Supplied passage:
[start]

This repository contains the project of the group Muesli for the course Applied Data Analysis @ EPFL.
Globally, politics has become increasingly polarized in recent years. Some argue that social networks are the main cause of this problem, but it is undeniable that the media also plays a key role in the political debate. Partisan media bias is defined as the situation in which a news source favors, criticizes, emphasizes or ignores certain political actors, policies, events or topics. In this project, we will analyse the frequency of reported quotes of politicians in several news sources to measure the politicization and polarization of the media. Secondly, we will dive deeper in the correlation between polarization and popularity to show whether the polarization of a news source influences its popularity. Lastly, we will classify the polarization of each news source by placing them in the political spectrum.
The data story can be found in this website
The folder news_sources
contains information about the news sources that we analysed.

[end]

Material:
[start]

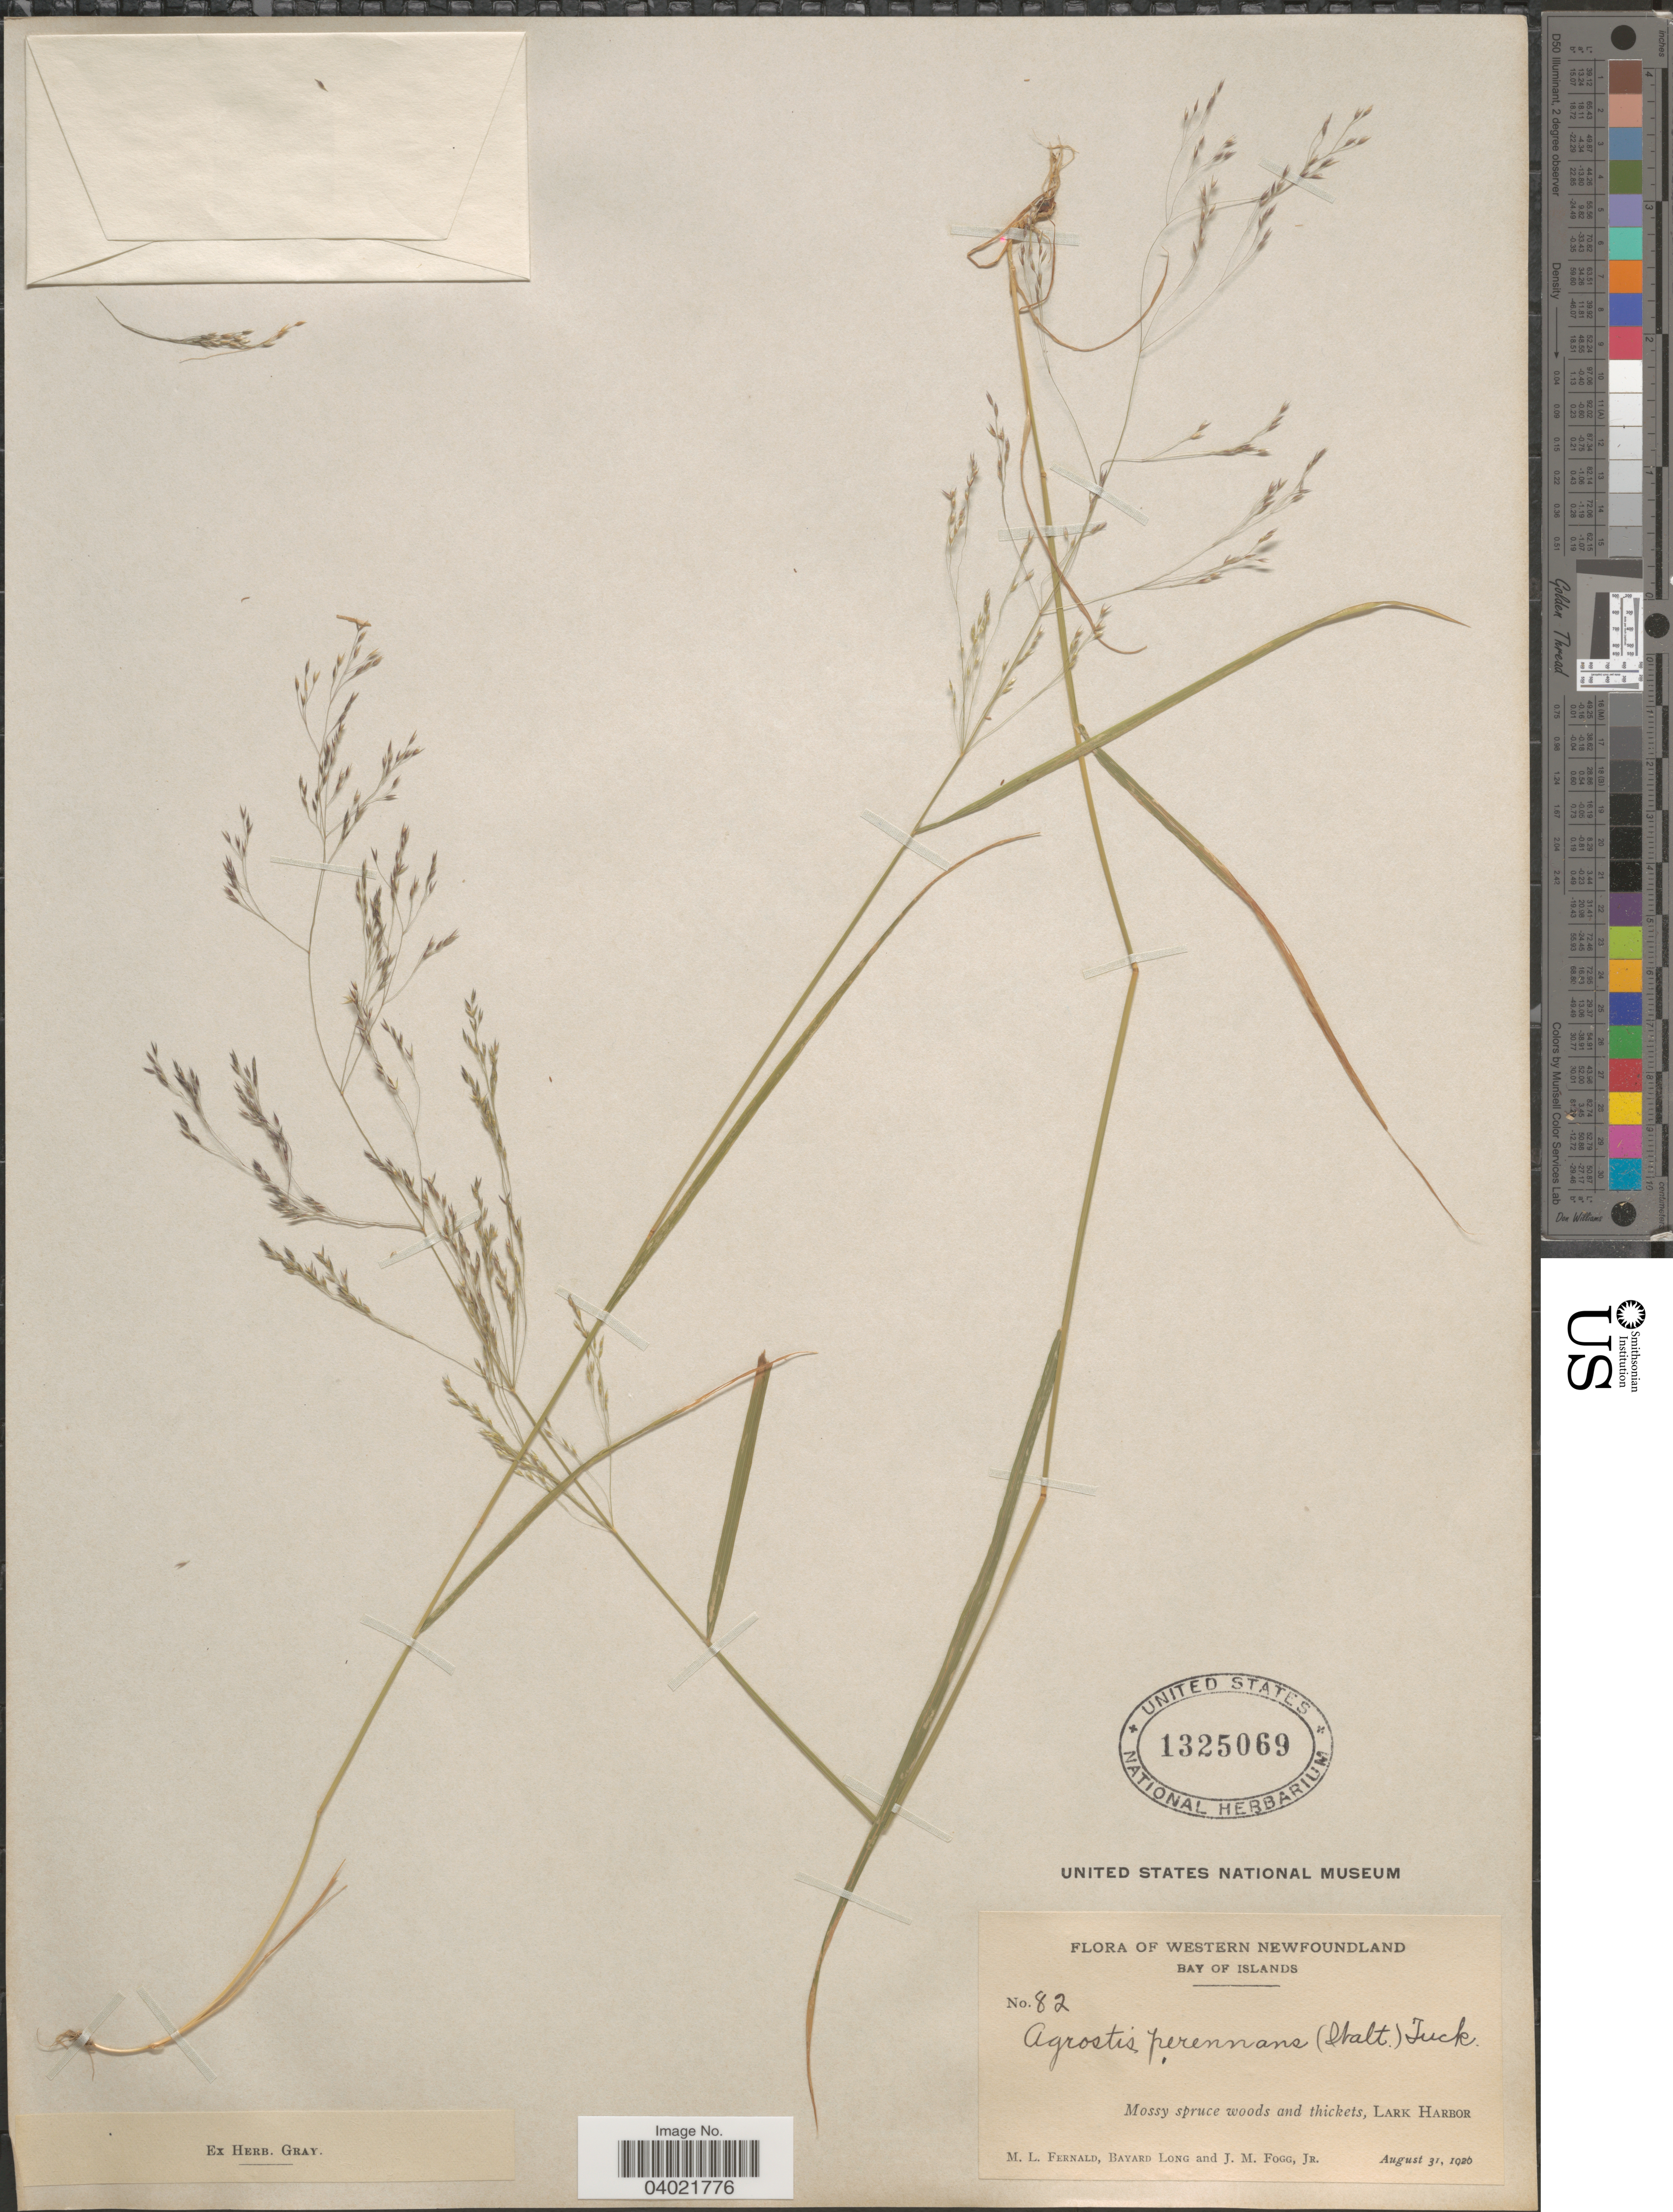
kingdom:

[end]

Required work: Reproduce word for word the part of the repository description that begins at the words "Globally, politics has" and stops after the words "the political spectrum.".

Answer to the exercise:
Globally, politics has become increasingly polarized in recent years. Some argue that social networks are the main cause of this problem, but it is undeniable that the media also plays a key role in the political debate. Partisan media bias is defined as the situation in which a news source favors, criticizes, emphasizes or ignores certain political actors, policies, events or topics. In this project, we will analyse the frequency of reported quotes of politicians in several news sources to measure the politicization and polarization of the media. Secondly, we will dive deeper in the correlation between polarization and popularity to show whether the polarization of a news source influences its popularity. Lastly, we will classify the polarization of each news source by placing them in the political spectrum.